WHAT THIS TASK INVOLVES: Reproduce the listing below word for word and exclude any picture.

GIVEN MATERIAL:
┌──

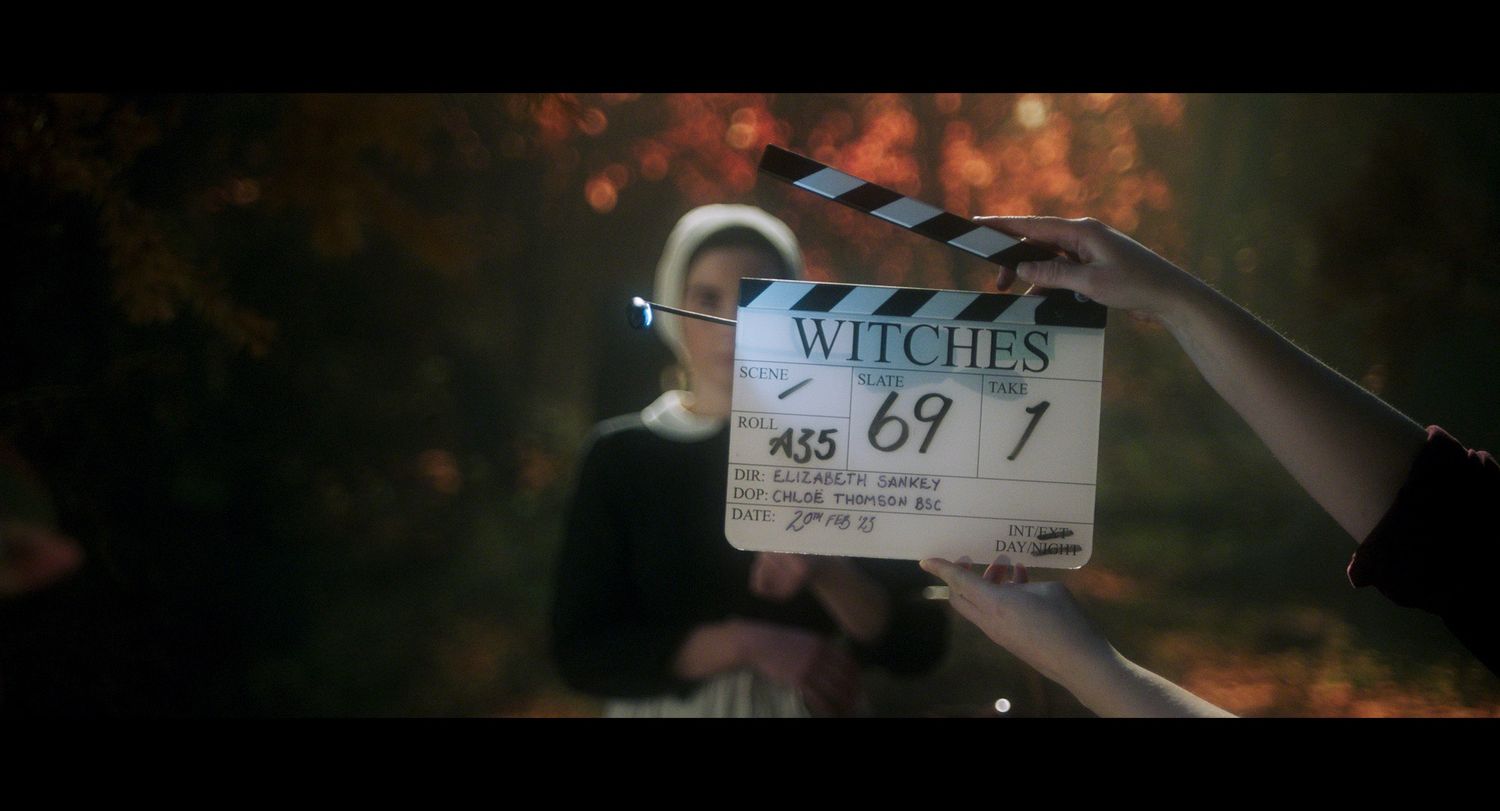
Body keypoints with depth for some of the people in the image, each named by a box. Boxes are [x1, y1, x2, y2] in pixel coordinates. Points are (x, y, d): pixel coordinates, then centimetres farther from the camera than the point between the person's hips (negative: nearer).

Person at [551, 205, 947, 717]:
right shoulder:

└──

ANSWER AREA:
Body keypoints with depth for some of the people in the image, each named by a box. Boxes are [x1, y1, x2, y2] in pixel coordinates. Points are (x, y, d): pixel coordinates, then centimetres farther from the camera than the point between the person's hips (negative: nearer).

Person at [551, 205, 947, 717]:
right shoulder:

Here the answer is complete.